* Texte extrait *
○ ○ ○ ○ ○ ○ ○

1) Le droit des XII Tables.

La loi des XII Tables établit une liste des droits. Elle précise les droits qu’elle accorde à tout justiciable. Elle établit cette liste pour tout justiciable qui serait soucieux d’obtenir la réparation d’un dommage, la réalisation d’une obligation ou encore la satisfaction d’une prétention successorale. Chaque droit garanti accorde une action à celui qui veut faire valoir une disposition légale. Le justiciable va donc demander l’ouverture d’un procès en faisant le choix de l’action qu’il veut mettre en oeuvre. Au commencement de sa cause, le justiciable doit convaincre le consul que l’objet du litige, que l’affaire qui le concerne, correspond exactement mot pour mot à une des catégories prévues par la loi. Il doit invoquer un droit qui correspond précisément à l’objet du litige. Le droit romain archaïque est donc par essence formaliste et en cela, la rédaction de la loi des XII Tables n’est pas une laïcisation du droit. Une action correspond très exactement à la lettre près à une disposition de la loi des XII Tables. Par exemple, dans la Table XVIII, fragment sept : « s’il tombe des glands de ton arbre sur mon terrain et que je les fasse manger par mon troupeau, tu ne peux agir contre moi par l’action de la loi XII Tables prévue contre ceux qui font paitre leur troupeau dans la clan d’autrui ni par l’action en réparation du tort causé par les bestiaux». Il n’existe donc aucune marge dans l’application de la loi des XII Tables.

○ ○ ○ ○ ○ ○ ○

* Enregistrements issus d'une source de données *

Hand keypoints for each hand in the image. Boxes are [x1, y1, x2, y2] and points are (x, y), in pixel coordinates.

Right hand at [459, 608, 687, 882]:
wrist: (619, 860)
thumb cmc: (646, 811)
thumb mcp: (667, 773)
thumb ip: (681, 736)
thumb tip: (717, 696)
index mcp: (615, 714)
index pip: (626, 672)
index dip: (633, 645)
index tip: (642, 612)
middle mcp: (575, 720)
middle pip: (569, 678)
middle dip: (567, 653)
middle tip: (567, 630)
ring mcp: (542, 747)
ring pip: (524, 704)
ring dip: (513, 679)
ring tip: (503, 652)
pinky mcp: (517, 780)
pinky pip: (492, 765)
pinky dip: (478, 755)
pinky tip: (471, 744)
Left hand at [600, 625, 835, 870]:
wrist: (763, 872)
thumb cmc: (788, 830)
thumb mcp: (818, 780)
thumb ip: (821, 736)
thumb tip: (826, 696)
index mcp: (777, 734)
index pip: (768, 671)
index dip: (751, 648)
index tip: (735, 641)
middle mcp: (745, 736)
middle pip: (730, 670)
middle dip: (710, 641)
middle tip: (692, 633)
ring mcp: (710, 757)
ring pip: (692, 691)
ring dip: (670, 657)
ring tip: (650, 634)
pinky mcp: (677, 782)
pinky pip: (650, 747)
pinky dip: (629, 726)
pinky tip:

○ ○ ○ ○ ○ ○ ○

* À vous *
Rédigez la suite du texte sur la loi des XII Tables en reprenant juste après sa dernière phrase.

* Résultat ci-dessous *
Si la victime se trompe et réclame l’action dénonçant l’os fractum, alors qu’il aurait fallu choisir l’action dénonçant le membrum ruptum, le consul prononce la denegatio actionis. Malgré ses intérêts, la loi des XII Tables exige une très grande connaissance des droits et des actions qui permettent de le faire valoir. Le formalisme romain va exister aussi sur un autre point. En dehors des droits qui sont listés, et en dehors des actions qui permettent la mise en oeuvre des droits devant le magistrat, aucun autre droit n’existe. Si l’objet du litige est ignoré par la loi des XII Tables, le justiciable ne pourra jamais obtenir réparation. C’est aussi la raison pour laquelle les romains estiment qu’en 449, le droit rentre dans le domaine de la loi et qu’elle devient l’affaire exclusive du droit privé.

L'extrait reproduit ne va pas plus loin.